1st ed. Prague: Metropolitan University Prague Press, 2015. ISBN 978-80-87956-17-5

Could be stated that research activity of Industrial Property Department and Institute for Legal Protection of Intellectual Property of Metropolitan University Prague and its external collaborators focusing on Community trademark and design development, has fulfilled its purpose. It has succeeded to analyze the latest development and to define modification proposals prepared constantly in the last years from factual point of view and also in terms of organizational arrangements that can provide intended modifications.

This collective monography concentrates papers from theorists, providing research in this field, as well as specialists, who work either in central state administration organ i.e. Industrial Property Office or as patent and trademark executive attorneys and doctoral students of Metropolitan University Prague.

Long-term cooperation with Slovakian Pavel Jozef Šafárik University of Law in Košice has brought issues of industrial property rights in context of copyright.

 Certainly, fundamental papers analyze convergence of practice in European Union with focus on influence of non-distinctive elements in opposition proceeding of trademarks and convergence of practice related to harmonization of goods and services classification. The papers also study objections to public order under the terms of absolute grounds and court practice of relative grounds for refusal of Community trademark registration. Implemented is also comparison of solutions of those problems within the scope of European Union and national Industrial Property Office. 

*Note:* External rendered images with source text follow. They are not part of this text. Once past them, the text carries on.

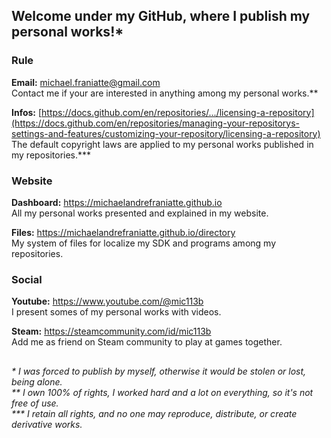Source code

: ﻿  
  
## Welcome under my GitHub, where I publish my personal works!\*  
  
  
### Rule  
  
**Email:** michael.franiatte@gmail.com  
Contact me if your are interested in anything among my personal works.\*\*  
  
**Infos:** [https://docs.github.com/en/repositories/.../licensing-a-repository](https://docs.github.com/en/repositories/managing-your-repositorys-settings-and-features/customizing-your-repository/licensing-a-repository)  
The default copyright laws are applied to my personal works published in my repositories.\*\*\*  
  
  
### Website  
  
**Dashboard:** https://michaelandrefraniatte.github.io  
All my personal works presented and explained in my website.  
  
**Files:** https://michaelandrefraniatte.github.io/directory  
My system of files for localize my SDK and programs among my repositories.  
  
  
### Social  
  
**Youtube:** https://www.youtube.com/@mic113b  
I present somes of my personal works with videos.  
  
**Steam:** https://steamcommunity.com/id/mic113b  
Add me as friend on Steam community to play at games together.  
  
  
##  
*\* I was forced to publish by myself, otherwise it would be stolen or lost, being alone.*  
*\*\* I own 100% of rights, I worked hard and a lot on everything, so it's not free of use.*  
*\*\*\* I retain all rights, and no one may reproduce, distribute, or create derivative works.*  
  
  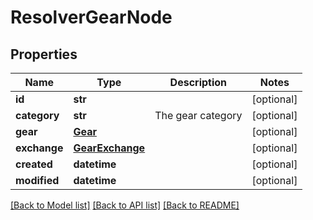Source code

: # ResolverGearNode

## Properties
Name | Type | Description | Notes
------------ | ------------- | ------------- | -------------
**id** | **str** |  | [optional] 
**category** | **str** | The gear category | [optional] 
**gear** | [**Gear**](Gear.md) |  | [optional] 
**exchange** | [**GearExchange**](GearExchange.md) |  | [optional] 
**created** | **datetime** |  | [optional] 
**modified** | **datetime** |  | [optional] 

[[Back to Model list]](../README.md#documentation-for-models) [[Back to API list]](../README.md#documentation-for-api-endpoints) [[Back to README]](../README.md)


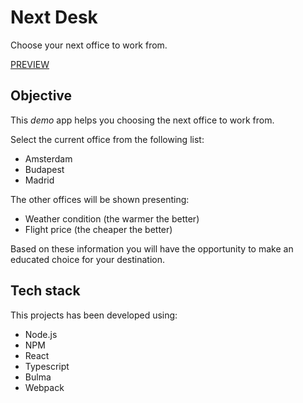 # Next Desk

Choose your next office to work from.

[PREVIEW](https://tender-dijkstra-58fe01.netlify.app/)

## Objective

This *demo* app helps you choosing the next office to work from.

Select the current office from the following list:

- Amsterdam
- Budapest
- Madrid

The other offices will be shown presenting:

- Weather condition (the warmer the better)
- Flight price (the cheaper the better)

Based on these information you will have the opportunity to make an educated choice for your destination.

## Tech stack

This projects has been developed using:

- Node.js
- NPM
- React
- Typescript
- Bulma
- Webpack
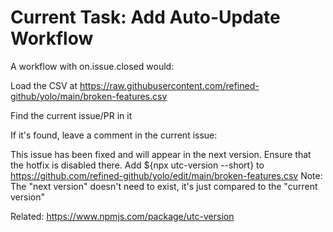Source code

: # Current Task: Add Auto-Update Workflow

A workflow with on.issue.closed would:

Load the CSV at https://raw.githubusercontent.com/refined-github/yolo/main/broken-features.csv

Find the current issue/PR in it

If it's found, leave a comment in the current issue:

This issue has been fixed and will appear in the next version. Ensure that the hotfix is disabled there. Add ${npx utc-version --short} to https://github.com/refined-github/yolo/edit/main/broken-features.csv
Note: The "next version" doesn't need to exist, it's just compared to the "current version"

Related: https://www.npmjs.com/package/utc-version
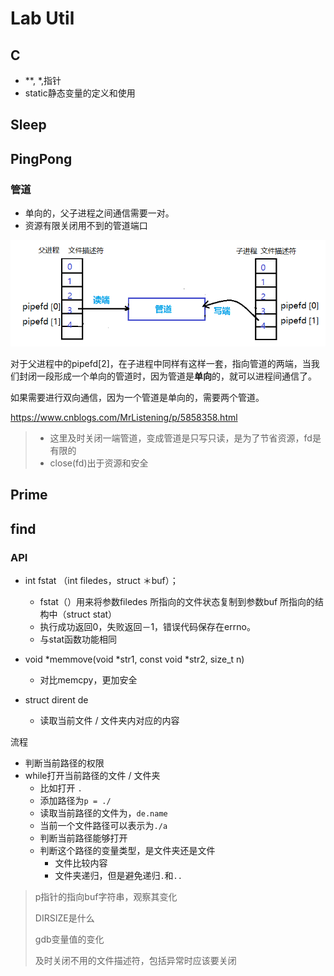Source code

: Lab Util
===

## C

- **, *,指针
- static静态变量的定义和使用

## Sleep





## PingPong

### 管道

- 单向的，父子进程之间通信需要一对。
- 资源有限关闭用不到的管道端口

![img](../../img/932246-20160909084013707-2039185528.png)

对于父进程中的pipefd[2]，在子进程中同样有这样一套，指向管道的两端，当我们封闭一段形成一个单向的管道时，因为管道是**单向**的，就可以进程间通信了。

如果需要进行双向通信，因为一个管道是单向的，需要两个管道。

https://www.cnblogs.com/MrListening/p/5858358.html

> - 这里及时关闭一端管道，变成管道是只写只读，是为了节省资源，fd是有限的
> - close(fd)出于资源和安全

## Prime





## find

### API

- int fstat （int filedes，struct ＊buf）；

  - fstat（）用来将参数filedes 所指向的文件状态复制到参数buf 所指向的结构中（struct stat）
  - 执行成功返回0，失败返回－1，错误代码保存在errno。
  - 与stat函数功能相同
- void *memmove(void *str1, const void *str2, size_t n)

  - 对比memcpy，更加安全

- struct dirent de
  - 读取当前文件 / 文件夹内对应的内容


流程

- 判断当前路径的权限
- while打开当前路径的文件 / 文件夹
  - 比如打开 `.`
  - 添加路径为`p = ./`
  - 读取当前路径的文件为，`de.name`
  -  当前一个文件路径可以表示为`./a`
  - 判断当前路径能够打开
  - 判断这个路径的变量类型，是文件夹还是文件
    - 文件比较内容
    - 文件夹递归，但是避免递归`.`和`..`

> p指针的指向buf字符串，观察其变化
>
> DIRSIZE是什么
>
> gdb变量值的变化
>
> 及时关闭不用的文件描述符，包括异常时应该要关闭






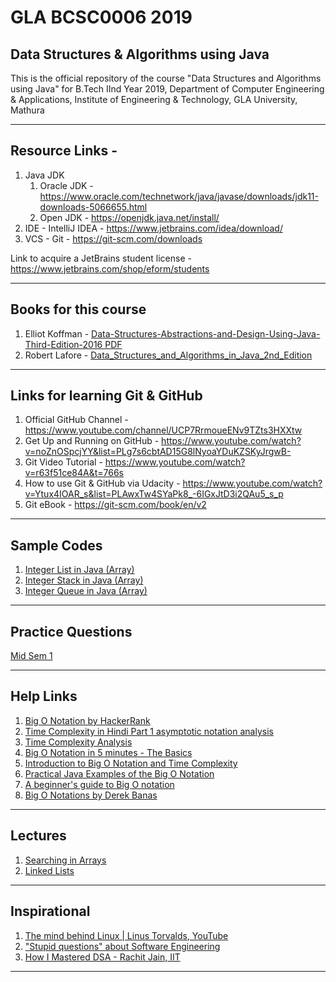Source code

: # GLA BCSC0006 2019
## Data Structures & Algorithms using Java
This is the official repository of the course "Data Structures and Algorithms using Java" for B.Tech IInd Year 2019, Department of Computer Engineering &amp; Applications, Institute of Engineering &amp; Technology, GLA University, Mathura

___

## Resource Links - 

1. Java JDK
   1. Oracle JDK - https://www.oracle.com/technetwork/java/javase/downloads/jdk11-downloads-5066655.html
   2. Open JDK - https://openjdk.java.net/install/
2. IDE - IntelliJ IDEA - https://www.jetbrains.com/idea/download/
3. VCS - Git - https://git-scm.com/downloads

Link to acquire a JetBrains student license - https://www.jetbrains.com/shop/eform/students
___

## Books for this course

1. Elliot Koffman - [Data-Structures-Abstractions-and-Design-Using-Java-Third-Edition-2016 PDF](https://github.com/dbc2201/gla-bcsc0006-2019/blob/master/Books/Data-Structures-Abstractions-and-Design-Using-Java-Third-Edition-2016.pdf)
2. Robert Lafore - [Data_Structures_and_Algorithms_in_Java_2nd_Edition](https://github.com/dbc2201/gla-bcsc0006-2019/blob/master/Books/Data_Structures_and_Algorithms_in_Java_2nd_Edition.pdf)

___

## Links for learning Git & GitHub

1. Official GitHub Channel  - https://www.youtube.com/channel/UCP7RrmoueENv9TZts3HXXtw
2. Get Up and Running on GitHub - https://www.youtube.com/watch?v=noZnOSpcjYY&list=PLg7s6cbtAD15G8lNyoaYDuKZSKyJrgwB-
3. Git Video Tutorial - https://www.youtube.com/watch?v=r63f51ce84A&t=766s
4. How to use Git & GitHub via Udacity - https://www.youtube.com/watch?v=Ytux4IOAR_s&list=PLAwxTw4SYaPk8_-6IGxJtD3i2QAu5_s_p
5. Git eBook - https://git-scm.com/book/en/v2

___

## Sample Codes
1. [Integer List in Java (Array)](https://gist.github.com/d97471995e25aa0672ae0a10889d25c0)  
2. [Integer Stack in Java (Array)](https://gist.github.com/dbc2201/ea845fec7c44f0d2e0e6cddb654051d6)    
3. [Integer Queue in Java (Array)](https://gist.github.com/dbc2201/6c940aa7ab69fa92714ae8beeb15499d)  

___

## Practice Questions

[Mid Sem 1](https://github.com/dbc2201/gla-bcsc0006-2019/blob/master/Practice/Questions/mid_sem1.md)

___

## Help Links

1. [Big O Notation by HackerRank](https://www.youtube.com/watch?v=v4cd1O4zkGw)
2. [Time Complexity in Hindi Part 1 asymptotic notation analysis](https://www.youtube.com/watch?v=oQEhTDl6w8k)
3. [Time Complexity Analysis](https://www.youtube.com/watch?v=lGvz1hpsKGY)
4. [Big O Notation in 5 minutes - The Basics](https://www.youtube.com/watch?v=__vX2sjlpXU)
5. [Introduction to Big O Notation and Time Complexity](https://www.youtube.com/watch?v=D6xkbGLQesk&t=17s)
6. [Practical Java Examples of the Big O Notation](https://www.baeldung.com/java-algorithm-complexity)
7. [A beginner's guide to Big O notation](https://rob-bell.net/2009/06/a-beginners-guide-to-big-o-notation/)
8. [Big O Notations by Derek Banas](https://www.youtube.com/watch?v=V6mKVRU1evU)
___

## Lectures

1. [Searching in Arrays](https://github.com/dbc2201/gla-bcsc0006-2019/blob/master/Practice/Arrays/search.md)
2. [Linked Lists]()
___

## Inspirational

1. [The mind behind Linux | Linus Torvalds, YouTube](https://www.youtube.com/watch?v=o8NPllzkFhE)
2. ["Stupid questions" about Software Engineering](https://www.youtube.com/watch?v=JmruASZmX2I)
3. [How I Mastered DSA - Rachit Jain, IIT](https://www.youtube.com/watch?v=IIKTGg5AKkY)
___
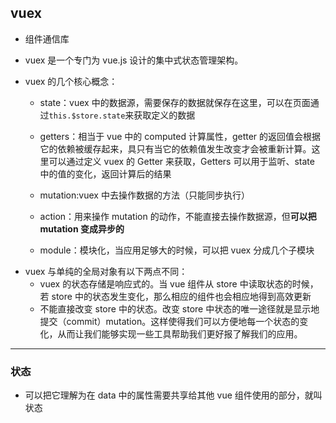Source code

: ## vuex

- 组件通信库

- vuex 是一个专门为 vue.js 设计的集中式状态管理架构。

- vuex 的几个核心概念：

  - state：vuex 中的数据源，需要保存的数据就保存在这里，可以在页面通过`this.$store.state`来获取定义的数据

  - getters：相当于 vue 中的 computed 计算属性，getter 的返回值会根据它的依赖被缓存起来，具只有当它的依赖值发生改变才会被重新计算。这里可以通过定义 vuex 的 Getter 来获取，Getters 可以用于监听、state 中的值的变化，返回计算后的结果

  - mutation:vuex 中去操作数据的方法（只能同步执行）

  - action：用来操作 mutation 的动作，不能直接去操作数据源，但**可以把 mutation 变成异步的**

  - module：模块化，当应用足够大的时候，可以把 vuex 分成几个子模块

* vuex 与单纯的全局对象有以下两点不同：
  - vuex 的状态存储是响应式的。当 vue 组件从 store 中读取状态的时候，若 store 中的状态发生变化，那么相应的组件也会相应地得到高效更新
  - 不能直接改变 store 中的状态。改变 store 中状态的唯一途径就是显示地提交（commit）mutation。这样使得我们可以方便地每一个状态的变化，从而让我们能够实现一些工具帮助我们更好报了解我们的应用。

---

### 状态

- 可以把它理解为在 data 中的属性需要共享给其他 vue 组件使用的部分，就叫状态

Beside does not even stay industrial designs. There are researched questions of refusal of design registration in Czech Industrial Property Office and Office for Harmonization in the Internal Market with its seat in Spanish Alicante and also there is outlined the development in this field.

Collection of research papers terminates by analysis of constitutional court complaints in trademarks and industrial designs cases. The conclusion shows, that constitutional court complaints make in the court agenda not whole 0,3% of the total amount of cases and at the same time 15% of those complaints are against decisions of the president of Industrial Property Office. Only one complaint against the decision of the president of Industrial Property Office was concluded by ruling, when Constitutional Court allowed the complaint. All others were refused by resolution as obviously unsubstantiated.

In general could be summarized, that team of creative professionals, who contributed in this collective monography, have shown highly valued outcomes, which can assess the development in the theory and practice in following years.